*Provided passage:*

--- START ---

Files
wren/doc/notes/re-entrancy.md
Bob Nystrom f23c82071a Don't allow calling the root fiber.
The VM used to not detect this case. It meant you could get into a
situation where another fiber's caller had completed. Then, when it
tried to resume that fiber, the VM would crash because there was nothing
to resume to.

This is part of thinking through all the cases around re-entrancy. Added
some notes for that too.
2018-07-21 10:02:29 -07:00

6.0 KiB

wrenInterpret()

You can already call out to a foreign method or constructor from within an execution that was started using wrenInterpret(), so I think that's fine. wrenInterpret() doesn't use the API stack at all.

wrenCall()

Normally, when using wrenCall() to start executing some code, the API slots are at the very bottom of the fiber's stack and the fiber has no other callframes until execution begins.

When a foreign method or constructor is called, there are callframes on the fiber's stack. There must be, because that's where the arguments to the foreign method are.

So, if you wrenCall(), which eventually calls a foreign method, the same fiber will be used for the API twice. This is currently broken. The reason it's broken is that callForeign() and createForeign() store the old apiStack pointer (the one used for the initial wrenCall()) in a local variable and then restore it when the foreign call completes. If a GC or stack grow occurs in the middle of that, we end up restoring a bad pointer.

But I don't think we need to preserve apiStack for the wrenCall() anyway. As soon as the user calls wrenCall() and it starts running, we no longer need to track the number of slots allocated for the API. All that matters is that the one return value is available at the end.

I think this means it should be fairly easy to support:

wrenCall() -> wren code -> foreign method

Foreign calls

The interesting one is whether you can call wrenInterpret() or wrenCall() from within a foreign method. If we're going to allow re-entrancy at all, it would be nice to completely support it. I do think there are practical uses for this.

Calling wrenInterpret() should already work, though I don't think it's tested.

Calling wrenCall() is probably broken. It will try to re-use the slots that are already set up for the foreign call and then who knows what happens if you start to execute.

I think a key part of the problem is that we implicitly create or reuse the API stack as soon as you start messing with slots. So if there already happens to be an API stack -- because you're in the middle of a foreign method -- it will incorrectly reuse it when you start preparing for the wrenCall().

An obvious fix is to add a new function like wrenPrepareCall() that explicitly creates a new API stack -- really a new fiber -- for you to use. We still have to figure out how to keep track of the current API stack and fiber for the foreign call so that we can return to it.

TODO: more thinking here...

If I can figure this out, it means we can do:

foreign method -> C code -> wrenCall()

Nested foreign calls

If we compose the above it leads to the question of whether you can have multiple nested foreign calls in-progress at the same time. Can you have a C stack like:

wrenCall()
runInterpreter()
foreignCall()
wrenCall()
runInterpreter()

--- END ---

*Information shown:*
--- START ---

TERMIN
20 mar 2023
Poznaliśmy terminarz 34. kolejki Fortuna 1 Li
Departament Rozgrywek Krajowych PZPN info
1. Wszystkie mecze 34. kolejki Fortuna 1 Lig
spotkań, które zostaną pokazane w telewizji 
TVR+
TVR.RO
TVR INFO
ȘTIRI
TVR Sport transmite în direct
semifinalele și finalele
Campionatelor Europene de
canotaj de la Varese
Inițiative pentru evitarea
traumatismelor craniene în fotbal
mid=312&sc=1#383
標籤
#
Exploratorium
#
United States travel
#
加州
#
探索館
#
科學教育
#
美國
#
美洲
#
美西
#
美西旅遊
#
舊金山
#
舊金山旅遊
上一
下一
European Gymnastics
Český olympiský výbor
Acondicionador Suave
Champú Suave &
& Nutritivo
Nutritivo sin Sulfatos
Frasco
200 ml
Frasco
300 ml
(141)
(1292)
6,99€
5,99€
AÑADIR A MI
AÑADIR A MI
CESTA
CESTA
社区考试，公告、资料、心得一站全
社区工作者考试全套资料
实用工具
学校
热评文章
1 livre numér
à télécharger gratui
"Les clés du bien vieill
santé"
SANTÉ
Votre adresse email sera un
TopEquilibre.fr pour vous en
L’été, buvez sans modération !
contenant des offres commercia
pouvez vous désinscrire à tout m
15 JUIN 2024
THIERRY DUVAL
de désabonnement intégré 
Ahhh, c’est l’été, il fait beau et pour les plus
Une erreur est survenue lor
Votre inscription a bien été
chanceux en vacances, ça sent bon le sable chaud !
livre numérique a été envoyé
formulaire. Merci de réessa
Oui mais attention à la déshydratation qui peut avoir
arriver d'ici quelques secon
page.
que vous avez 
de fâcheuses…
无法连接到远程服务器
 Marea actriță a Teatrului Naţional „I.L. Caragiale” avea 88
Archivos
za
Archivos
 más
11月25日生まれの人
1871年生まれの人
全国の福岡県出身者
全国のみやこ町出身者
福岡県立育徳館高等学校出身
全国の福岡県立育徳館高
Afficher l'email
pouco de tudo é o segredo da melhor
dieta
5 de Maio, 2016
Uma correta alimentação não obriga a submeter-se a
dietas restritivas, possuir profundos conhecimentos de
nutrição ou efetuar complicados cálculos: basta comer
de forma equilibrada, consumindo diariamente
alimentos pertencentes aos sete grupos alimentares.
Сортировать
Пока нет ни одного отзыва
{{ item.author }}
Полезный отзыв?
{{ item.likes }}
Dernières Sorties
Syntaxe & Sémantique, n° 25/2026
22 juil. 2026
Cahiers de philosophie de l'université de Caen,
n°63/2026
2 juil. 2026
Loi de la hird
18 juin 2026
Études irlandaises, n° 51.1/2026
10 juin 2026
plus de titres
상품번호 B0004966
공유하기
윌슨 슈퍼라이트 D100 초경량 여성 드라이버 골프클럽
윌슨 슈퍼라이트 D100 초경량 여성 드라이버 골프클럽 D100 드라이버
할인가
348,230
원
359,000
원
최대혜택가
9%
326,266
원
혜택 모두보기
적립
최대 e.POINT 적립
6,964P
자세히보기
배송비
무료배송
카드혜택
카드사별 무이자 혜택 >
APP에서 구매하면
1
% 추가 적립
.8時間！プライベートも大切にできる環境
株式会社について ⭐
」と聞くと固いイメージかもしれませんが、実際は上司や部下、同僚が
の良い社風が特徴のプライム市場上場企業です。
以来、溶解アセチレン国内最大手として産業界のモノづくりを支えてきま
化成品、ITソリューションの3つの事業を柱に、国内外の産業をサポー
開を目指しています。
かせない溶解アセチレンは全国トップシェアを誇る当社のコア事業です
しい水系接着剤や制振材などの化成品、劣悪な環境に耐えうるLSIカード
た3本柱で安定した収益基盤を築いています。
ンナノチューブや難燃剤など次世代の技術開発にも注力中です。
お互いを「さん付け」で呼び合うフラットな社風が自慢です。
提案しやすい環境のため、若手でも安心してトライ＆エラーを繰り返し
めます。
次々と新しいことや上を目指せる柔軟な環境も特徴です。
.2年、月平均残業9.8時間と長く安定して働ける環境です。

--- END ---

*Activities:*
1. What new function do the re-entrancy notes suggest as an obvious fix for calling wrenCall() from within a foreign method?
2. Repeat the part of the re-entrancy notes starting with "foreign method ->" and going on through "foreignCall()".
The entries come from a source other than the re-entrancy notes.

*Numbered responses:*
1. wrenPrepareCall(), which would explicitly create a new API stack.

2.
foreign method -> C code -> wrenCall()

Nested foreign calls

If we compose the above it leads to the question of whether you can have multiple nested foreign calls in-progress at the same time. Can you have a C stack like:

wrenCall()
runInterpreter()
foreignCall()